___ Dataset records

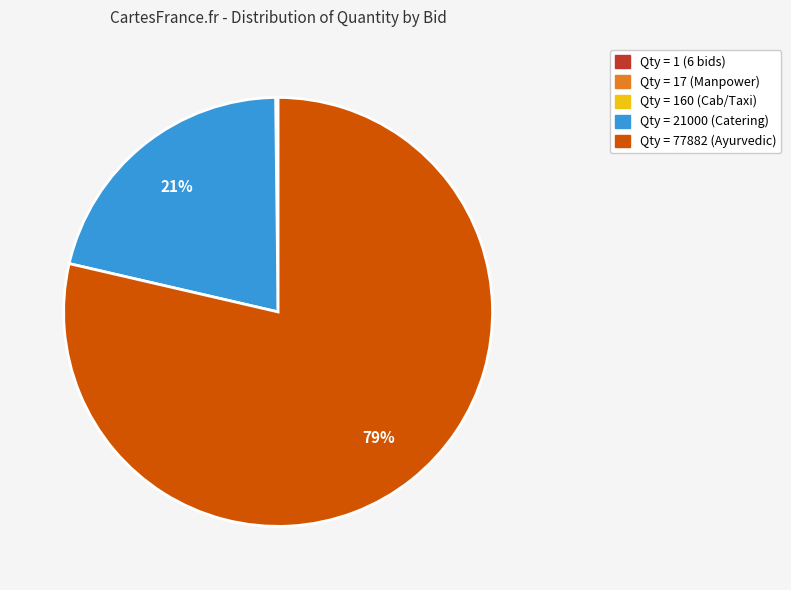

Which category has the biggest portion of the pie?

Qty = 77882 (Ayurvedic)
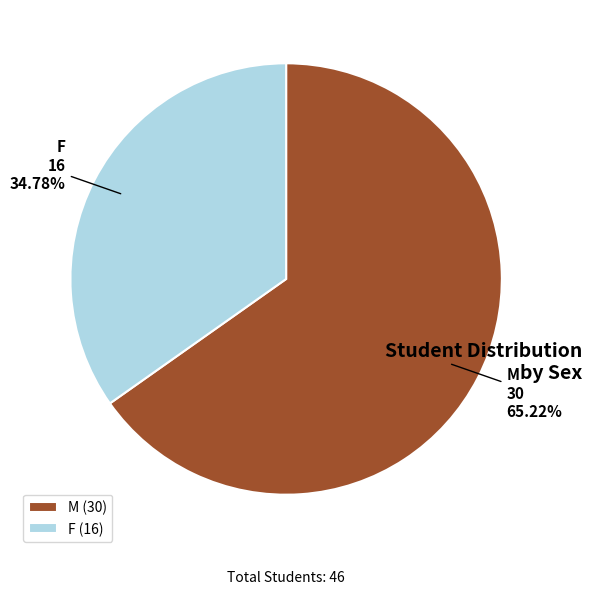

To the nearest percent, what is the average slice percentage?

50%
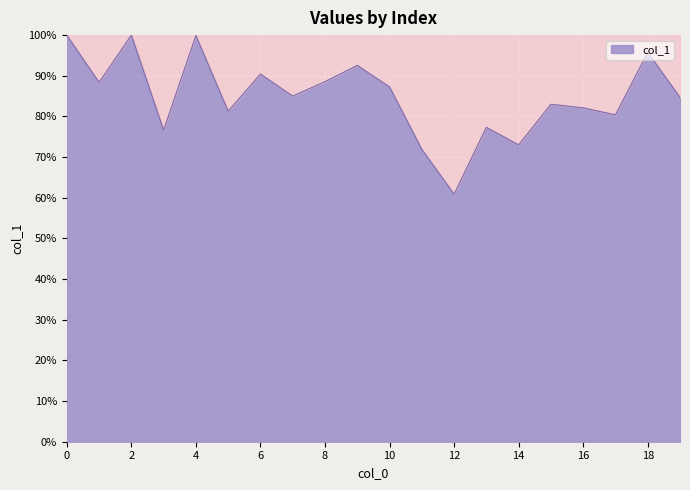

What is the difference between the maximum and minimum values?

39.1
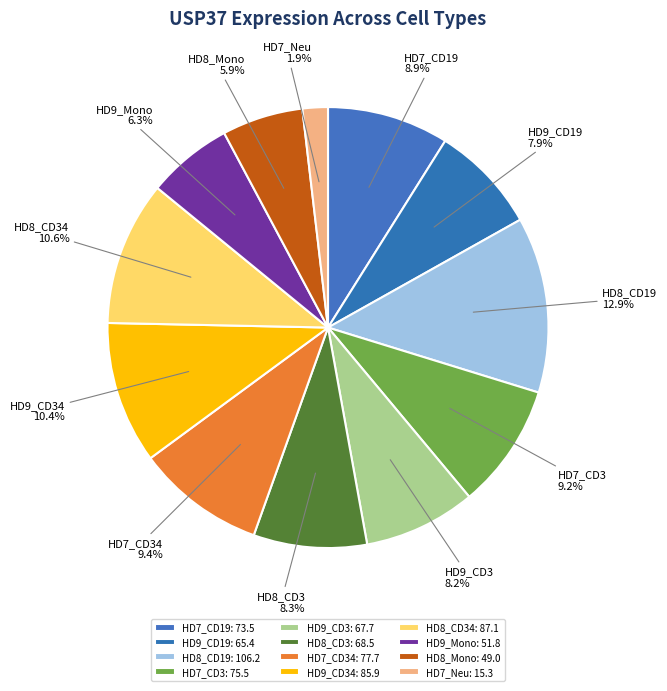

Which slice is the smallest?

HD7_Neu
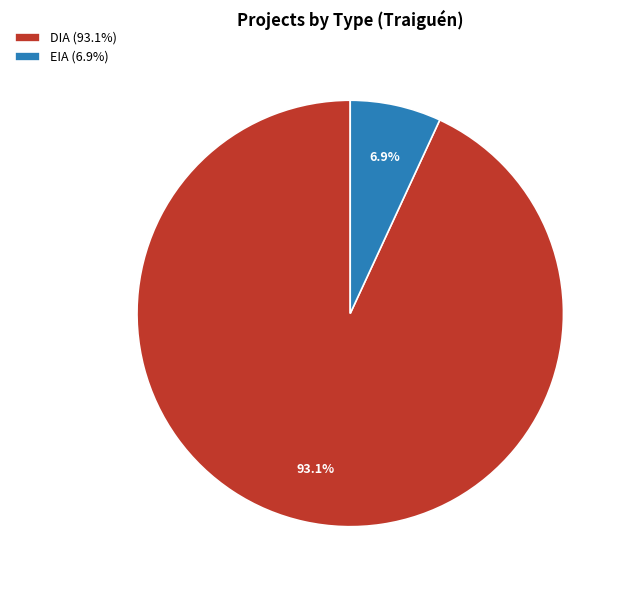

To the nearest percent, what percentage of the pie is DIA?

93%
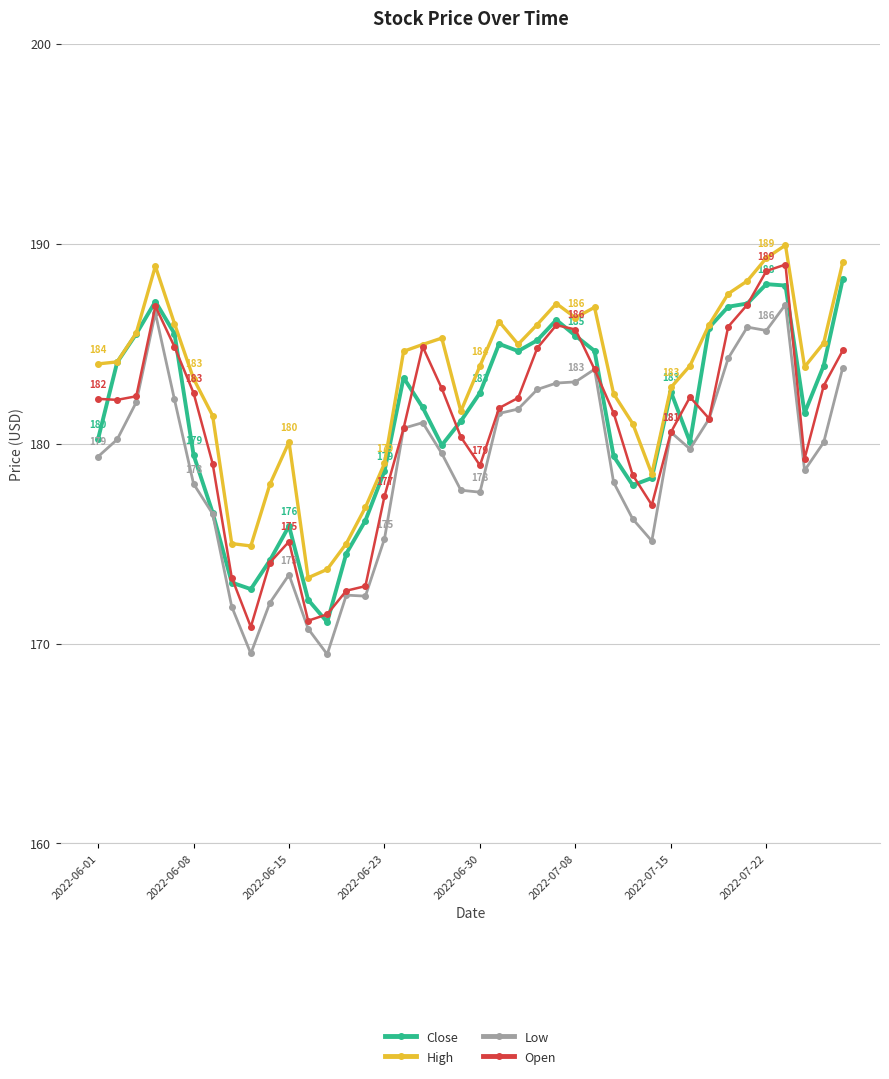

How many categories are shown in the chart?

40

______

About this exercise
Rewrite all of the records above, changing every "slice" to "wedge" and keeping everything else unchanged. Omit the pictures from your version.

Response to this task
Which category has the biggest portion of the pie?

Qty = 77882 (Ayurvedic)

To the nearest percent, what is the average wedge percentage?

50%

What is the difference between the maximum and minimum values?

39.1

Which wedge is the smallest?

HD7_Neu

To the nearest percent, what percentage of the pie is DIA?

93%

How many categories are shown in the chart?

40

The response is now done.